While the high multiplication of proteins harboring the “HECT, E3 ubiquitin ligase catalytic domain” (IPR035983) was observed in T. coccineum (Table 6) (as is the case in T. cinerariifolium), low multiplication was seen for proteins containing “RCHY, zinc-ribbon” (IPR039512), a domain that is contained in the RING-finger-type E3 ubiquitin ligases (Table 7). These results suggested that genes encoding the HECT-type E3 ubiquitin ligases are multiplied in the T. coccineum genome, while genes encoding the RING-finger-type E3 ubiquitin ligases are not. Investigation of the biological significance of this apparent imbalance in the amplification of E3 ubiquitin ligase-encoding genes awaits further study.
Similarly, genes encoding proteins containing the “Signal transduction histidine kinase, dimerization/ phosphoacceptor domain” (IPR036097) are multiplied in T. cinerariifolium, but not in the T. coccineum genome (Table 8). In planta, histidine kinases are involved in responding to environmental stimuli, including sunlight, plant hormones, and ethylene. A. thaliana ethylene receptor 1 (AtETR1) is a typical gas-induced histidine kinase that possesses both a HATPase (histidine kinase-like ATPase) domain and a REC (phosphoacceptor receiver) domain29. We surveyed the histidine kinase-encoding genes of T. coccineum and T. cinerariifolium for the presence of HATPase and REC domains; data for the number of genes containing each domain are presented as Venn diagrams in Fig. 6A. The number of genes encoding both HATPase and REC domains were 13 and 38 for T. coccineum and T. cinerariifolium, respectively. A molecular phylogenetic tree of the predicted histidine kinase proteins is presented in Fig. 6B; the AtETR1 protein is indicated, as are clusters for the 5 and 4 paralogs found in T. cinerariifolium and T. coccineum, respectively. Comparative analysis detected not only orthologous clusters but also the apparent multiplication of a T. cinerariifolium-specific single-genus cluster (Fig. 6B, green).

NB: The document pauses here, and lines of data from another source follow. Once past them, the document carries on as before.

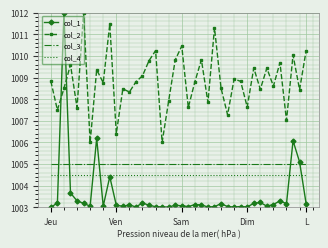

How many intersections are there between col_2 and col_1?

2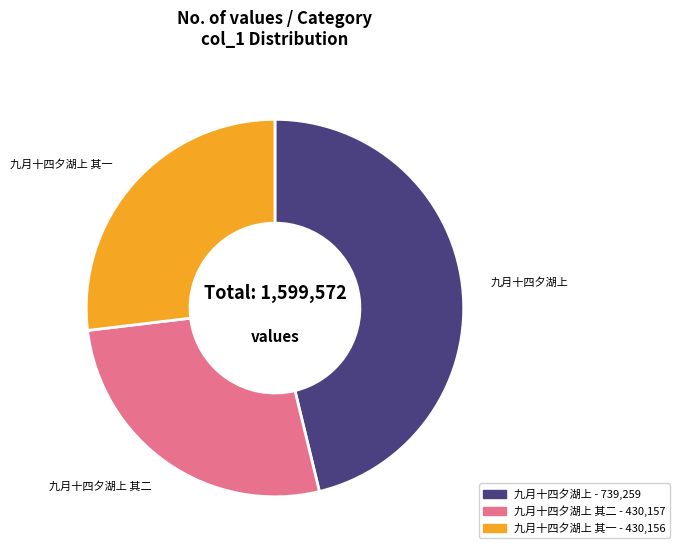

Between 九月十四夕湖上 and 九月十四夕湖上 其一, which is larger?

九月十四夕湖上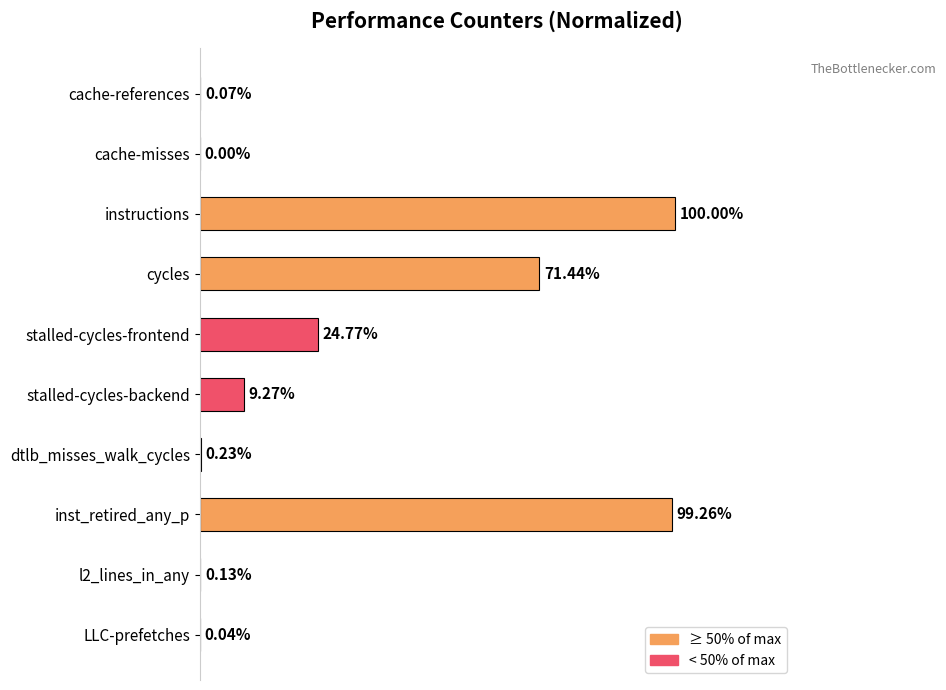

Which category has the highest value across all series?

instructions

Our previous study implicated a gas-induced histidine kinase in the VOC-mediated regulation of pyrethrin production in T. cinerariifolium2. The present study also suggested a correlation between the extent of pyrethrin production and the number of histidine kinase proteins in T. cinerariifolium and T. coccineum. These results suggested that T. cinerariifolium have acquired a gas (i.e., VOC) -induced pyrethrin production system via species-specific multiplication of histidine kinase-encoding genes. Investigation of the functional relationship between histidine kinases and VOC-induced pyrethrin production is underway.